= Christine Tardieu =

French researcher

Christine Tardieu, born on 28 April 1949, in Boulogne-Billancourt, is a French researcher, paleontologist, and evolutionary biologist. She specializes in functional morphology and biomechanics, with a particular focus on the origin and progression of human bipedalism.

== Biography ==
Tardieu was born in Boulogne-Billancourt on 28 April 1949. In 1987, she presented her thesis titled "Development of a new computerized method for three-dimensional analysis of bipedal walking for the study of the displacements of the body's centers of gravity: application to humans and non-human primates". She specializes in functional morphology and biomechanics, with a particular focus on the origin and progression of human bipedalism. The psychosocial aspects of this evolution are significant in her research. Tardieu participated in research on Lucy with the French contingent studying it. Additionally, her research related to the fossils from the African Great Lakes and Ethiopia has allowed her to push back the date of hominid presence in this subregion. She collaborated with Brigitte Senut on these research projects.

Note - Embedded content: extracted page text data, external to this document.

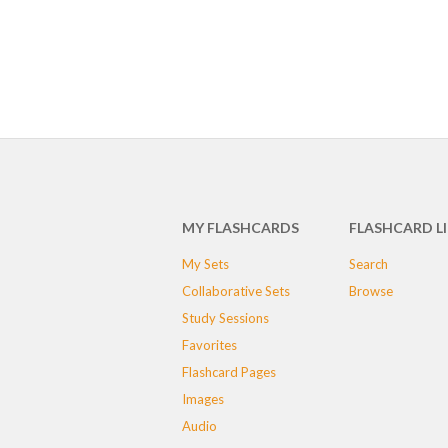
MY FLASHCARDS
FLASHCARD L
My Sets
Search
Collaborative Sets
Browse
Study Sessions
Favorites
Flashcard Pages
Images
Audio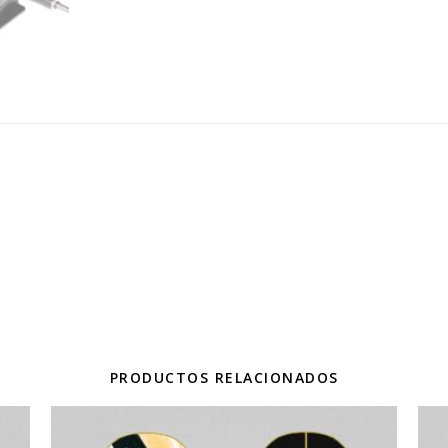
PRODUCTOS RELACIONADOS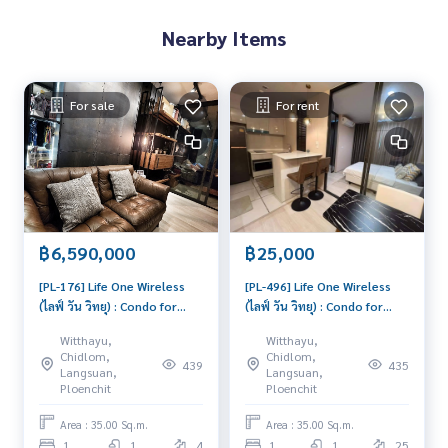
⸻
Nearby Items
#LifeOneWireless #คอนโดหรูใจกลางเมือง #คอนโดใกล้BTS #เ
ช่าคอนโดเพลินจิต #คอนโดใกล้CentralEmbassy #LifeProperty
#曼谷高端公寓 #LifeOneWireless出租 #BTS旁公寓 #Centra
For sale
For rent
lEmbassy公寓 #LifeOneWireless #LuxuryCondoBangkok #R
entNearBTS #CentralEmbassyCondo #BTSPloenchit #BTSเ
พลินจิตร
฿6,590,000
฿25,000
[PL-176] Life One Wireless
[PL-496] Life One Wireless
(ไลฟ์ วัน วิทยุ) : Condo for
(ไลฟ์ วัน วิทยุ) : Condo for
Sale 1 Bedroom Near Phloen
Rent 1 Bedroom Near
Witthayu,
Witthayu,
Chit Good deal, special price
Phloen Chit Beautiful condo,
Chidlom,
Chidlom,
439
435
excellent common area
Langsuan,
Langsuan,
Ploenchit
Ploenchit
Area : 35.00 Sq.m.
Area : 35.00 Sq.m.
1
1
4
1
1
25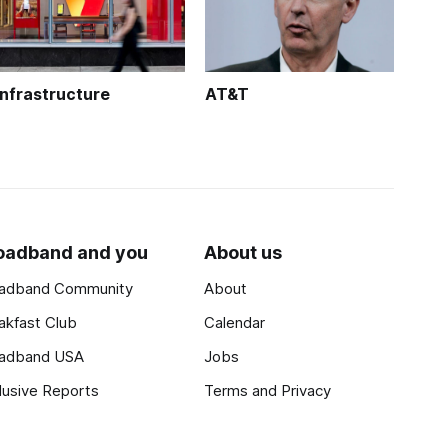
Infrastructure
AT&T
oadband and you
About us
adband Community
About
akfast Club
Calendar
adband USA
Jobs
lusive Reports
Terms and Privacy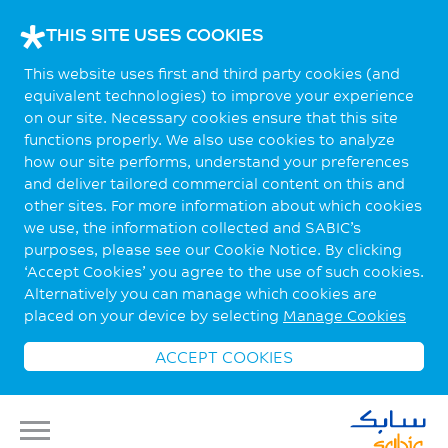
THIS SITE USES COOKIES
This website uses first and third party cookies (and
equivalent technologies) to improve your experience
on our site. Necessary cookies ensure that this site
functions properly. We also use cookies to analyze
how our site performs, understand your preferences
and deliver tailored commercial content on this and
other sites. For more information about which cookies
we use, the information collected and SABIC’s
purposes, please see our Cookie Notice. By clicking
‘Accept Cookies’ you agree to the use of such cookies.
Alternatively you can manage which cookies are
placed on your device by selecting
Manage Cookies
ACCEPT COOKIES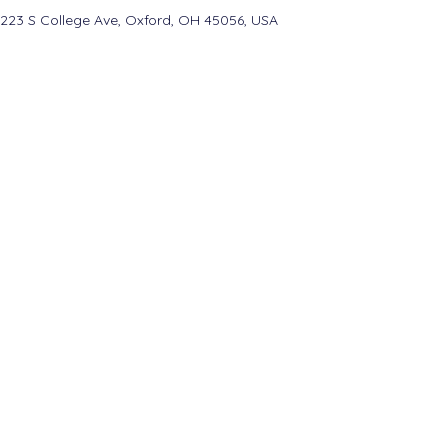
223 S College Ave, Oxford, OH 45056, USA
College Real Estate Property Manageme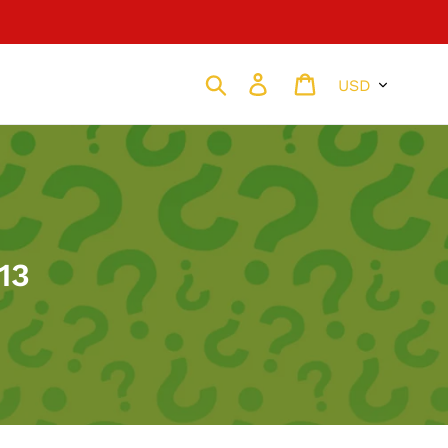
Currency
Search
Log in
Cart
13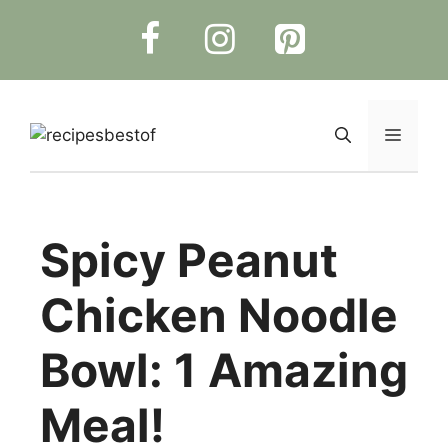
Skip
to
content
Menu
Spicy Peanut
Chicken Noodle
Bowl: 1 Amazing
Meal!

In 1989, she received the Philip Morris Scientific Prize and the Bonnet Prize from the French Academy of Sciences. During this time, the researcher joined the National Center for Scientific Research (CNRS) and became a research director within the institution, while also starting to work for the National Museum of Natural History, within the comparative anatomy laboratory.

She appears in French media to share and explain her field of study.